→ **Entries taken from a collection**:
******************************

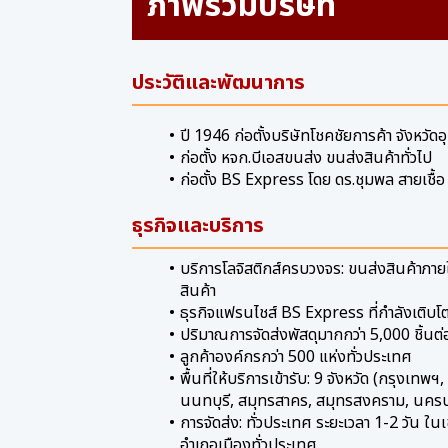
ภาพรวมบริษัท
ประวัติและพัฒนาการ
ปี 1946 ก่อตั้งบริษัทโชคชัยการค้า
จังหวัด
ก่อตั้ง หจก.บีเอสขนส่ง ขนส่งสินค้าทั่วไป
ก่อตั้ง BS Express โดย ดร.ชุมพล สายเชื้อ
ธุรกิจและบริการ
บริการโลจิสติกส์ครบวงจร: ขนส่งสินค้าภา
สินค้า
ธุรกิจแฟรนไชส์ BS Express ที่กำลังเติบโต
ปริมาณการจัดส่งพัสดุมากกว่า 5,000 ชิ้นต่
ลูกค้าองค์กรกว่า 500 แห่งทั่วประเทศ
พื้นที่ให้บริการเข้ารับ: 9 จังหวัด (กรุงเทพ
นนทบุรี, สมุทรสาคร, สมุทรสงคราม, นครปฐ
การจัดส่ง: ทั่วประเทศ ระยะเวลา 1-2 วัน ใ
อำเภอเมืองทั่วประเทศ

******************************

→ **Prompt**: Please set down, with no changes, the line that contains "นนทบุรี, สมุทรสาคร, สมุทรสงคราม, นครปฐ" and all the lines after it until the entries end; write nothing besides them.

→ **Output of the exercise**:
นนทบุรี, สมุทรสาคร, สมุทรสงคราม, นครปฐ
การจัดส่ง: ทั่วประเทศ ระยะเวลา 1-2 วัน ใ
อำเภอเมืองทั่วประเทศ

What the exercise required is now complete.